Friday, October 12, 2012

REMEMBER WHEN: Yeah Yeah Yeahs

Yeah Yeah Yeahs

 

YEAH YEAH YEAHS

June 10, 2004 @ SOMA (San Diego)


SOMA is such a strange venue. Originally located at an old warehouse in downtown San Diego, just south of Market Street (hence, its moniker), the venue eventually settled into its current home in a former movie theater in 2002. Shows take place in the old screening areas. Projection rooms are now band dressing areas. The snack bar also acts as a merch counter. Since the audience stands where theater seats once stood, your legs can get a bit tired from being in a slanted position all night, but at least you can see pretty well even if you're in the very back. The only bad thing is that there are no windows, so it gets real stuffy during packed shows.

Even after moving to Los Angeles from Orange County, I would still make the trek down to SOMA for particularly good lineups, and even though this was a radio show (91X's X-Fest), nothing could keep me away from a chance to see the Yeah Yeah Yeahs for the very first time in such an intimate setting. Besides, I knew a band that had won an opening slot on the bill and had just seen the Killers and stellastarr* perform great sets at Coachella, so it would be a trip well worth it.

And, I should mention that I absolutely love Karen Lee Orzolek. "Y Control" is one of my all-time favorite songs. The YYYs performed most of the other songs from their 2003 debut full-length, Fever to Tell, that night as well. Guitarist Nick Zinner looked so cool during the intro to "Pin," and Brian Chase had the crowd jumping up and down in time to his drumbeats in "Tick." The entire audience sang along to their massive hit "Maps." With the lack of ventilation in the SOMA main-stage area and the inability of my friends and I to stop dancing from the moment the YYYs began, I was totally drenched in sweat before their third song ended.

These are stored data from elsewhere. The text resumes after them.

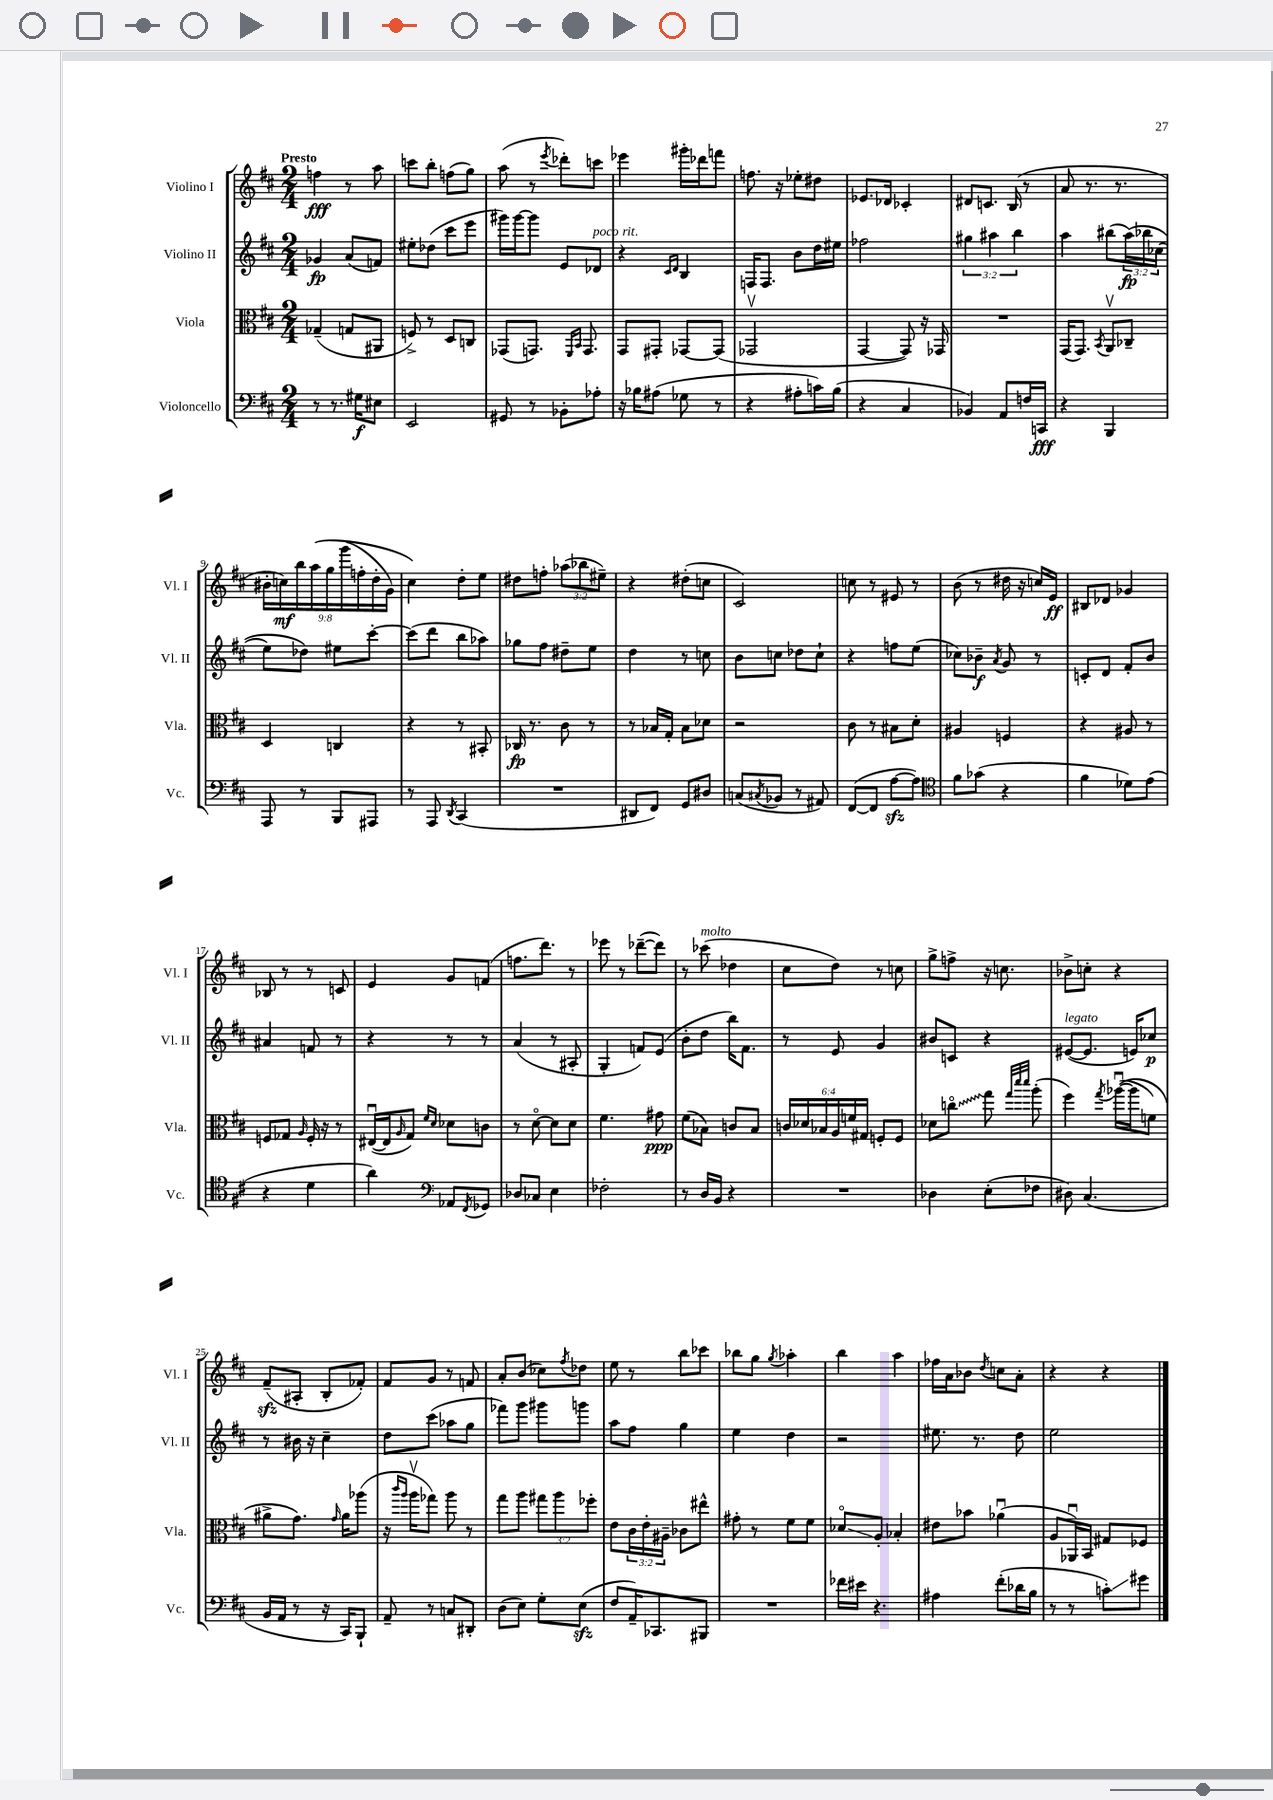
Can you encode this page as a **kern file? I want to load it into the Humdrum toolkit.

**kern	**kern	**kern	**kern
*staff4	*staff3	*staff2	*staff1
*clefF4	*clefC3	*clefG2	*clefG2
*k[f#c#]	*k[f#c#]	*k[f#c#]	*k[f#c#]
*M2/4	*M2/4	*M2/4	*M2/4
8r	(4G-~	4g-	4ff
8.r	.	.	.
.	8G	(8a	8r
16G#	.	.	.
8E#	8AA#	8f)	8aa
=	=	=	=
2EE	8F^)	8ee#'	8ccc
.	8r	(8dd-	8bb'
.	8D	8ccc#	(8ff
.	8C	8eee	8gg)
=	=	=	=
8GG#	(8GG-	16ggg#)	(8aa
.	.	[16ggg#	.
8r	8.GG)	8ggg#]	8r
.	.	.	8qeee
8BB-'	.	8e	8ddd-')
.	16qqFF#	.	.
.	16qqBB	.	.
.	8.GG	.	.
8A-'	.	8d-	8ccc
=	=	=	=
16r	8GG	4r	4eee-
16B-	.	.	.
(8A#	8GG#'	.	.
.	.	16qqc#	.
.	.	16qqd	.
8G-	[8GG-	4B	16ggg#'
.	.	.	16ddd-
8r	(8GG-]	.	8fff
=	=	=	=
4r	2GG-v	16F	8.ff
.	.	8.F	.
.	.	.	16r
8A#'	.	8b	8ee-'
16c)	.	16dd	8dd#
(16B	.	16ee#	.
=	=	=	=
4r	[4GG	2ff-	8.e-
.	.	.	16d-
4C#	8GG])	.	4c-'
.	16r	.	.
.	16GG-	.	.
=	=	=	=
4BB-)	2r	6gg#	8d#
.	.	.	8.c
.	.	6aa#	.
8AA	.	.	.
.	.	.	(16B
.	.	6bb	.
16F	.	.	8r
16CC	.	.	.
=	=	=	=
4r	(16GG	4aa	8a
.	8.GG)	.	.
.	.	.	8.r
.	8qBB	.	.
4BBB	8AAv	(8bb#	.
.	.	.	8.r
.	8C-~	&(24aa)	.
.	.	24bb-	.
.	.	(24cc-	.
=	=	=	=
8AAA	4D	8ee)	18b#'
.	.	.	18cc)
.	.	.	18bb
8r	.	8dd-&)	.
.	.	.	&(18aa
.	.	.	18gg
8BBB	4C	8ee#	.
.	.	.	(18ggg
.	.	.	18ff'
8AAA#	.	[8ccc#'	.
.	.	.	18dd'
.	.	.	18g)
=	=	=	=
8r	4r	(8ccc#]	4cc#&)
8AAA	.	8ddd	.
8qDD	.	.	.
(4CC#	8r	8bb	8dd'
.	8BB#'	8aa-)	8ee
=	=	=	=
2r	16C-	8gg-	8dd#
.	8.r	.	.
.	.	8ff#	8ff'
.	8c#	8dd#~	(12aa-
.	.	.	12bb-
.	8r	8ee	.
.	.	.	12ee#~)
=	=	=	=
8DD#	8r	4dd	4r
8FF#)	16B-	.	.
.	16G'	.	.
8GG	8B-	8r	(8dd#'
8D#	8d-	8cc	8cc
=	=	=	=
(8C	2r	8b	2c#)
8qC#	.	.	.
8BB-	.	8cc	.
8r	.	8dd-	.
8AA#)	.	8cc`	.
=	=	=	=
([8FF#	8c#	4r	8cc
8FF#]	8r	.	8r
[8A	8B#	8ff	8e#
8A])	8d'	(8ee	8r
=	=	=	=
*clefC4	*	*	*
8f#	4A#	8cc-)	(8b
(8g-	.	8b-~	8r
.	.	8qa	.
4r	4F	8g	16dd#
.	.	.	16r
.	.	8r	16cc)
.	.	.	16e
=	=	=	=
4f#	4r	8c'	8B#
.	.	8d	8d-
8d-)	8A#	8f#'	4g-
(8e	8r	8b	.
=	=	=	=
4r	8F	4a#	8B-
.	8G-	.	8r
.	16qqA	.	.
4d	16F'	8f	8r
.	16r	.	.
.	8r	8r	8c
=	=	=	=
4a)	([16E#u	4r	4e
.	16E#]	.	.
.	16qqA	.	.
.	8G)	.	.
*clefF4	*	*	*
.	16qqf#	.	.
.	16qqd	.	.
8AA-	8d-	8r	8g
8qFF#	.	.	.
8GG-	8c	8r	(8f
=	=	=	=
8D-	8r	(4a	8.ff
8C-	[8do	.	.
.	.	.	8.ddd)
4E	8d]	8r	.
.	8d	8A#'	8r
=	=	=	=
2F-'	4.f#	4G'	8eee-
.	.	.	8r
.	.	8f)	([8ddd-~
.	8g#	(8e	8ddd-])
=	=	=	=
8r	(8f#	8b'	8r
16D	8B-)	8dd	(8ccc-
16BB	.	.	.
4r	8c	16bb)	4dd-
.	.	8.f#	.
.	8B-	.	.
=	=	=	=
2r	24c	8r	8cc#
.	24d-	.	.
.	24B-	.	.
.	24A	8e	8dd)
.	24f	.	.
.	24G#	.	.
.	8F'	4g	8r
.	8F	.	8cc
=	=	=	=
4D-	8d-	8b#	8gg^
.	8cco	8c	8ff^
(8E'	8gg	4r	16r
.	.	.	8.cc
.	32qqgg	.	.
.	32qqddd	.	.
.	32qqddd	.	.
8F-	(8aa'	.	.
=	=	=	=
8D#)	4ff#)	([8e#	8b-^
(4.C#	.	8.e#]	8cc'
.	8qgg	.	.
.	&(([16aa-u	.	4r
.	16aa-]	16e)	.
.	8f)	8cc-	.
=	=	=	=
16BB	8a#^	8r	(8f#~
16AA	.	.	.
8r	8.g&)	16b#	8A#'
.	.	16r	.
16r	.	4cc#~	8B'
.	16qqg	.	.
16CC#)	16a#	.	.
8BBB`	(8aa-	.	8f-')
=	=	=	=
8AA~	16r	8dd	8f#
.	16qqccc#	.	.
.	16qqaa	.	.
.	16aav	.	.
8r	8gg-)	(8ccc#	8g
8C	8aa	8aa-	8r
8DD#'	8r	8gg	8f
=	=	=	=
(8D	8gg	8fff-)	8a'
8E)	8aa	8ggg	(8b
8G'	12gg#	8ggg#	8cc-)
.	12aa	.	.
.	.	.	8qff#
(8E	.	8ggg	8dd-
.	12ff-'	.	.
=	=	=	=
8F#	8e	8aa	8ee
16AA~)	24c#	8ff#	8r
.	24e'	.	.
8.CC-	.	.	.
.	24A#~	.	.
.	8c-	4gg	8bb
8BBB#	8ee#^^	.	8ccc-
=	=	=	=
2r	8g#'	4ee	8bb-
.	8r	.	8gg
.	.	.	8qgg
.	8f#	4dd	4aa-'
.	8f#	.	.
=	=	=	=
16f-	8d-o	2r	4bb
16e#	.	.	.
4.r	8A'	.	.
.	4B-'	.	4aa
=	=	=	=
4A#	8e#	8.ee#	16ff-
.	.	.	16a
.	8b-	.	8b-
.	.	8.r	.
.	.	.	8qdd
(8f#'	(4a-u	.	8cc
16d-	.	8dd	8a'
16B	.	.	.
=	=	=	=
8r	8A	2ee	4r
8r	16AA-u)	.	.
.	16BB	.	.
8c')	8G#	.	4r
8g#	8F-	.	.
==	==	==	==
*-	*-	*-	*-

But we all kept moving.

Simultaneously, I was mesmerized as Karen O strutted around the stage with her continual attempts at swallowing the microphone head and wrapping its long black cord around her arms and legs. It was like someone had set a firecracker off on stage, yet her flame never sputtered out. As she pranced and tumbled in her seemingly homemade, craft-project costume, she was quirky yet completely relatable in her simultaneously vulnerable and warrior-woman moments during songs. This is why I so admire her. She isn't afraid of shedding all pretenses and performing with utter abandon. She is definitely one of my favorite frontwomen in all of rock 'n' roll today. And if she ever performs Stop the Virgens in Los Angeles, it will be the first (and probably only) time I would ever go to an opera.